Our coach operations have had to be very agile in the last year in response to constant changes in travel restrictions, with services flexing up and down, often at very short notice. Bolstered by these learnings coach stands ready to rapidly ramp up services once restrictions are lifted, and our experience in the last year demonstrates that there is pent-up demand for our services. Our investment over the years in network management tools and processes means that we can dynamically optimise as the service scales back and we are targeting an 8% reduction on annualised network costs as we build back to full scale to deliver c.£10 million of the cost savings noted above.
We have made good progress on our environmental ambitions. Not only have we launched the first 29 electric buses (EVs) on our bus networks in the West Midlands, but working in partnership with TfWM, Coventry is set to become the first electric bus city in the UK. This will secure funding for up to 170 EVs, with the new fleet starting to be delivered in 2022, not only bringing significant environmental benefits to Coventry but also reducing operating costs in our business. We are also delighted to have won the bid to operate 20 new hydrogen Platinum buses in Birmingham, all funded by Birmingham City Council (BCC), and entering service later in 2021. We continue to work with the Mayor, Councils and TfWM to secure additional funding for further zero emission buses, with the ambition for the West Midlands to become the first zero emissions region in the UK. June 2021 will see the launch of the Clean Air Zone in Birmingham and we are working closely with both BCC and TfWM to optimise the modal shift away from cars onto buses.

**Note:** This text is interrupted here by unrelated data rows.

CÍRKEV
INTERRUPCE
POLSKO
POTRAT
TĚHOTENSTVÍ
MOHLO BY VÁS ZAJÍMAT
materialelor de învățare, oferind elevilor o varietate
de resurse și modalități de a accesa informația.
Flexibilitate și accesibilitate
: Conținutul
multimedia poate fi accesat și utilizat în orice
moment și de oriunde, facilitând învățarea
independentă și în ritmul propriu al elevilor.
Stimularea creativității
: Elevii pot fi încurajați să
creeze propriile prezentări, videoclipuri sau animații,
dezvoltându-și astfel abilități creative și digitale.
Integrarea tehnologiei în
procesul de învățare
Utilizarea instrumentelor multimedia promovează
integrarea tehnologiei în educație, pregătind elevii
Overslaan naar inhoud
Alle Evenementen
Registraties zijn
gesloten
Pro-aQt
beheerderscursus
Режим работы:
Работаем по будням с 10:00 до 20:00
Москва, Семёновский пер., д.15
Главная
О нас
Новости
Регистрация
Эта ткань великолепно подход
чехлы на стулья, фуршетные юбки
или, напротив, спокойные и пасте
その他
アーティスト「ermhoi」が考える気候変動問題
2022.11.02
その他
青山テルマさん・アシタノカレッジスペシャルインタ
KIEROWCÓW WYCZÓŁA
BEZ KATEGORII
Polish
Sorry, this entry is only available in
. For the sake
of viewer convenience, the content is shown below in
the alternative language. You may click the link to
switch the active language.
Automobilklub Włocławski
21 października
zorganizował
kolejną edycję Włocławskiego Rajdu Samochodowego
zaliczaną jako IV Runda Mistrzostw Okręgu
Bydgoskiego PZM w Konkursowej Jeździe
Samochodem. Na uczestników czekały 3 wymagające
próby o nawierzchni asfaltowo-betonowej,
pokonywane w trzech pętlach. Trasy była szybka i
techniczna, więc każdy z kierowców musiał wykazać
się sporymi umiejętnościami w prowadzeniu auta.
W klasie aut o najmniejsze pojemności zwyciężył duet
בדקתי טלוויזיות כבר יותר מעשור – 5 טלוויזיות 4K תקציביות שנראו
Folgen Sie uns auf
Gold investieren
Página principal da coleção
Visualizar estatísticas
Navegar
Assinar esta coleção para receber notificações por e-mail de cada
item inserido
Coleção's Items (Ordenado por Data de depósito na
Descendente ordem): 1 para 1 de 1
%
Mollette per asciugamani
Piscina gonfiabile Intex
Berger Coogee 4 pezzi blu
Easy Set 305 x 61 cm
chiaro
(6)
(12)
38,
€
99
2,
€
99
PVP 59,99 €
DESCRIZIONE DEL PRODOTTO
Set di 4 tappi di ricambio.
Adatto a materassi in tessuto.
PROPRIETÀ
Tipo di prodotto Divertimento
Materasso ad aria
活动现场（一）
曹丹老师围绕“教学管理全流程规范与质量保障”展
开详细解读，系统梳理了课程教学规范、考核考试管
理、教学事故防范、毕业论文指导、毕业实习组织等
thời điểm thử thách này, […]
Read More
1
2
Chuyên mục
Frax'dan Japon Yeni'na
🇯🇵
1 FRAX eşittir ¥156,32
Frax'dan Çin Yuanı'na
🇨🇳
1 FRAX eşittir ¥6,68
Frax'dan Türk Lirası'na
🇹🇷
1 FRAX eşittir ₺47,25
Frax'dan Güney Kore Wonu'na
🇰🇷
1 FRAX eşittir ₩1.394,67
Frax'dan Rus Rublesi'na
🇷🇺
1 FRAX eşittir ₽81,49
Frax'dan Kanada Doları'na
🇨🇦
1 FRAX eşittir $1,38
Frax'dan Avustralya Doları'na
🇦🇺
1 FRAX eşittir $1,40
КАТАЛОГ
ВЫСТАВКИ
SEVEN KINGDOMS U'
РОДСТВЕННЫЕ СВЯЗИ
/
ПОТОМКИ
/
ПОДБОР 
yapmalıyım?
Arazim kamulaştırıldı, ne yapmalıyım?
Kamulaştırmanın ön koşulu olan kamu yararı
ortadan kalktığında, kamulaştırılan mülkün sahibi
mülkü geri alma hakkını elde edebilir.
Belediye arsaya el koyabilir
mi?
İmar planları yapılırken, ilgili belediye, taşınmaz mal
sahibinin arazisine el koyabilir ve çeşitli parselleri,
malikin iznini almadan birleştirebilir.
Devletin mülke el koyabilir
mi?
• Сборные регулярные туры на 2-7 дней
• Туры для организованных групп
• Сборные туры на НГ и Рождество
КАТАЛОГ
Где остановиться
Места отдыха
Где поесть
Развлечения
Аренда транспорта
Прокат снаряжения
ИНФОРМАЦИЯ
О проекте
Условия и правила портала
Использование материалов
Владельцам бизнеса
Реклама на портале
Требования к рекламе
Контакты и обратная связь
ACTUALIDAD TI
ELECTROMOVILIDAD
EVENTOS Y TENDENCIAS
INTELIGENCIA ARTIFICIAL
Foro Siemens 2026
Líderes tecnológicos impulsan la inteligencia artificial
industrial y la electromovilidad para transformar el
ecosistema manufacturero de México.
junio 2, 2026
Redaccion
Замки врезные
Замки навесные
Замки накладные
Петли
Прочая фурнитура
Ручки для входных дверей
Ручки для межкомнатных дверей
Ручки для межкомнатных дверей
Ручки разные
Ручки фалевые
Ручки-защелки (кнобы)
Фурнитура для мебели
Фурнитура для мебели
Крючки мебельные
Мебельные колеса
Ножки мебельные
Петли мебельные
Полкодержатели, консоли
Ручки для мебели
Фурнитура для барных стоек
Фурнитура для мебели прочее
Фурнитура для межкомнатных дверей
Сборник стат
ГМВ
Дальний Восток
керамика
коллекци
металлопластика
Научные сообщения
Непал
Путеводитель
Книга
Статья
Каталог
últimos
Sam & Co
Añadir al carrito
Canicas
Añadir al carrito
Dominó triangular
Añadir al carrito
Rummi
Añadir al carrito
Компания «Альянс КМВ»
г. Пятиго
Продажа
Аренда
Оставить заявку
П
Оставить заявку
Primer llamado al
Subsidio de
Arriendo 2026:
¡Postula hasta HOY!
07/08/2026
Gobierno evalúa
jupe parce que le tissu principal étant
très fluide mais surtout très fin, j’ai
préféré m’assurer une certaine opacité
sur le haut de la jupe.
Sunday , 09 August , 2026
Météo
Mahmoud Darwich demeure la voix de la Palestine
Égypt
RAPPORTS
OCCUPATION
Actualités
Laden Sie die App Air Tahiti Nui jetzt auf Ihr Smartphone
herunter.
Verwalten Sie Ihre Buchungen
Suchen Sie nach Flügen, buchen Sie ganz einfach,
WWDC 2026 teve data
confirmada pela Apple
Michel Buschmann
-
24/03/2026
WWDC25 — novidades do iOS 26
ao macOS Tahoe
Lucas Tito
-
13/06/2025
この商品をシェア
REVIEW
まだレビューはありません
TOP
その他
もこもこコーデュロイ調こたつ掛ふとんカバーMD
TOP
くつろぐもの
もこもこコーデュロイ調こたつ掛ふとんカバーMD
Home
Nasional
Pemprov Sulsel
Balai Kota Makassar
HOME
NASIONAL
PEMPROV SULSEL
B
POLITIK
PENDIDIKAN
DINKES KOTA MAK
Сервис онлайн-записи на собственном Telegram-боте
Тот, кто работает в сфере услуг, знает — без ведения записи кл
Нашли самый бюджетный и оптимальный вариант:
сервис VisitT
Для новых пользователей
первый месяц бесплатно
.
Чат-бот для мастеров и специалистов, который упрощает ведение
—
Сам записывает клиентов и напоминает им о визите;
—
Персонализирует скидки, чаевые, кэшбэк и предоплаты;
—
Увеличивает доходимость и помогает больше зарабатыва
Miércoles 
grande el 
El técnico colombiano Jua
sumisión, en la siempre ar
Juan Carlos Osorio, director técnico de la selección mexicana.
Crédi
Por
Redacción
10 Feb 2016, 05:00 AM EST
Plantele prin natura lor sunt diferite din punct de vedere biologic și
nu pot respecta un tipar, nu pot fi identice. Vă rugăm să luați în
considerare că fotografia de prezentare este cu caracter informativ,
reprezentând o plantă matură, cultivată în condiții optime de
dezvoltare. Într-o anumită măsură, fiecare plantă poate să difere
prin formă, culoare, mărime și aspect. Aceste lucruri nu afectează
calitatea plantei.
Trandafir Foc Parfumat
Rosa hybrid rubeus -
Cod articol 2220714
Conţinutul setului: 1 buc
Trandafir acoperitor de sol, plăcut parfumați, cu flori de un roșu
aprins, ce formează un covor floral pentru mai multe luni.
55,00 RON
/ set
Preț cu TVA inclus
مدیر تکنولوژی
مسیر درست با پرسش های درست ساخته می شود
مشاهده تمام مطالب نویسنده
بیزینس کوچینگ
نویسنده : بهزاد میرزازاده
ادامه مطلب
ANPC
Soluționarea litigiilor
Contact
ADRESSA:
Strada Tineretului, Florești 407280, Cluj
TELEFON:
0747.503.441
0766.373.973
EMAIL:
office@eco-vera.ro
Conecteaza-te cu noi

The investment we have made in digital in recent years is continuing to drive a greater proportion of sales via digital platforms, with over 70% of customers now purchasing digital tickets in bus, helping to reduce costs. 2021 will see the launch of new and more flexible contactless products with weekly and three-day price capping, adding to our already popular daily capped product (the first and largest of its kind outside London), making it easier and cheaper for customers to travel on our services. And we have raised the level of digital capability across the UK, implementing a common UK website platform which has enabled rapid roll-out of new websites across each of our businesses, improving the performance and security of our websites and lowering costs.